Find out what support is available to you while you’re abroad.

Main point of contact

When you are abroad, the host university will be your main point of contact. They are there to help you and look after you.

The Sussex Abroad team are also here to support you in whatever capacity they can. If you experience issues, it's important you let us know as soon as possible.

Culture shock

It can be exhilarating, rewarding and intellectually stimulating to live in a new culture.You'll meet new people, see new places and try different things. Adapting to a new environment may come easily and naturally, but at times you may also feel overwhelmed and experience what's called culture shock.

See our advice about overcoming homesickness and culture shock.
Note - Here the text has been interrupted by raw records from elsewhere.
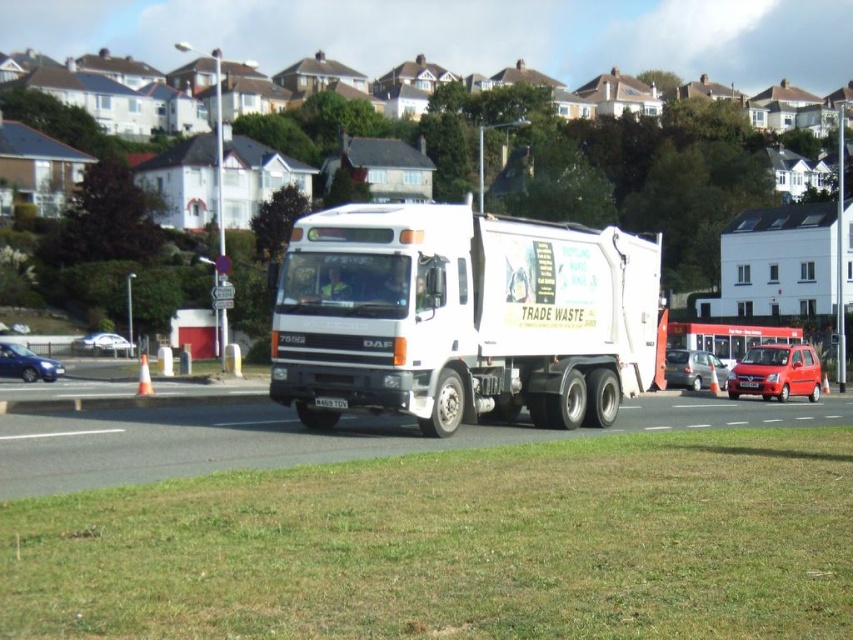
Question: Which point is farther to the camera?

Choices:
 (A) [323, 401]
 (B) [21, 356]

Answer: (B)

Question: Which object is the farthest from the silver metallic van at center?

Choices:
 (A) shiny red van at center
 (B) black plastic license plate at center

Answer: (B)

Question: Is silver metallic van at center thinner than matte blue car at lower left?

Choices:
 (A) no
 (B) yes

Answer: (B)

Question: Considering the real-world distances, which object is closest to the white matte truck at center?

Choices:
 (A) shiny silver sedan at left
 (B) white plastic license plate at center
 (C) shiny red van at center
 (D) matte blue car at lower left

Answer: (B)

Question: Can you confirm if shiny red van at center is smaller than black plastic license plate at center?

Choices:
 (A) no
 (B) yes

Answer: (A)

Question: Can you confirm if white matte truck at center is positioned below silver metallic van at center?

Choices:
 (A) yes
 (B) no

Answer: (B)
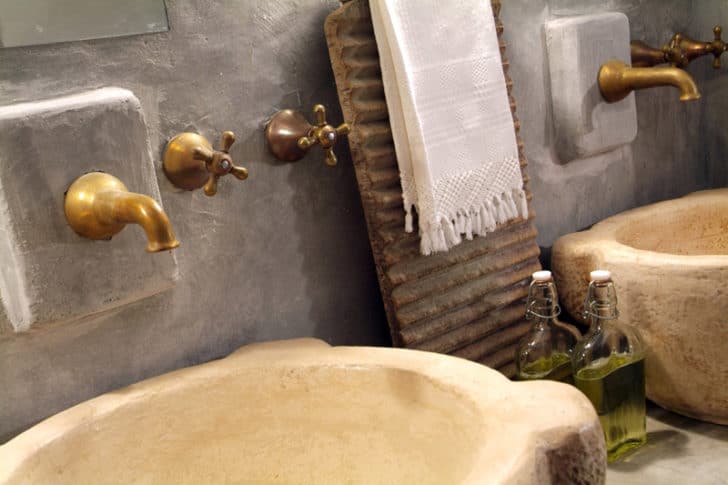
I want to click on faucet valve, so click(325, 134), click(213, 161), click(678, 52), click(718, 51).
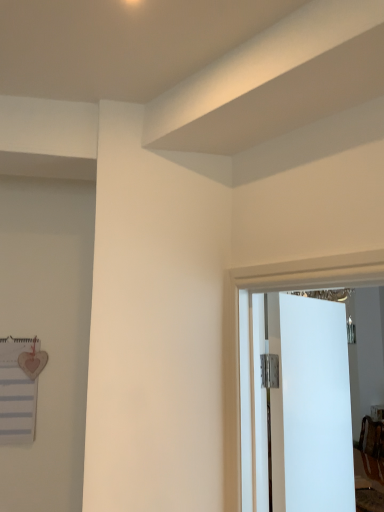
Describe the element at coordinates (298, 394) in the screenshot. The height and width of the screenshot is (512, 384). I see `white glossy door at center` at that location.

Image resolution: width=384 pixels, height=512 pixels. Identify the location of white glossy door at center. (298, 394).

What are the coordinates of `white paperboard at left` in the screenshot? It's located at (17, 392).

In order to face white paperboard at left, should I rotate leftwards or rightwards?

Turn left approximately 23.411 degrees to face it.

This screenshot has height=512, width=384. What do you see at coordinates (17, 392) in the screenshot?
I see `white paperboard at left` at bounding box center [17, 392].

Practical advice during emergencies

  1. If an emergency situation occurs, be guided by your host university. They will have procedures in place and will be prepared for emergencies.
  2. Listen to local news broadcasts and follow local and national government advice.
  3. Make contact with your parents/next of kin as soon as you can, to let them know that you are safe.
  4. If the Foreign Commonwealth and Development Office are recommending that people leave the country or area, then students are advised to leave. Always check their foreign travel advice.
  5. Embassies will work to get their nationals out of a country. Websites of embassies and FCDO equivalent offices should give information on the services that are being provided.
  6. It is important that we have your address and telephone number so we can contact you whilst you are abroad. Update your study abroad address on Sussex Direct so in the event of an emergency situation, we can try and contact you or get someone else to check on you.

In case of a personal accident, use the support structures in place at your exchange host university. Make a note of the names and contact details of the relevant staff in the International Office (or its equivalent) where you are. They have a duty of care responsibility to you and can accommodate your local needs, whether in relation to housing, coursework or transportation. 

You should also contact the emergency services of your health insurance or travel cover provider where necessary. 

You should return home if you are concerned about your safety as a result of an event, such as an earthquake or political unrest. If you have not completed the assessment you should discuss this with the host institution or contact the Sussex Abroad team.

Coming home early

If you want to withdraw from a study abroad year that has already started, you must complete the relevant form below and notify both the Sussex Abroad team and your host institution.

If you request to withdraw before the end of week 3 of Sussex’s semester 1 of a study abroad year, you will be transferred onto the non-year abroad variant of your degree and go straight into the final/next stage of your Sussex course following your second year (subject to agreement with your school). You will not receive the suffix ‘with a study abroad year’ in your degree title and the study abroad year will not appear on your marks record or degree transcript, or contribute to classification.

If you request to withdraw after the end of week 3 of Sussex’s semester 1 of a study abroad year, you will be required to temporarily withdraw from your course and return to continue your next stage of study at Sussex the following September. The study abroad year will remain on your marks record and transcript and be recorded as a failed module. The study abroad year will not contribute to classification. You will not receive the suffix ‘with a study abroad year’ in your degree title.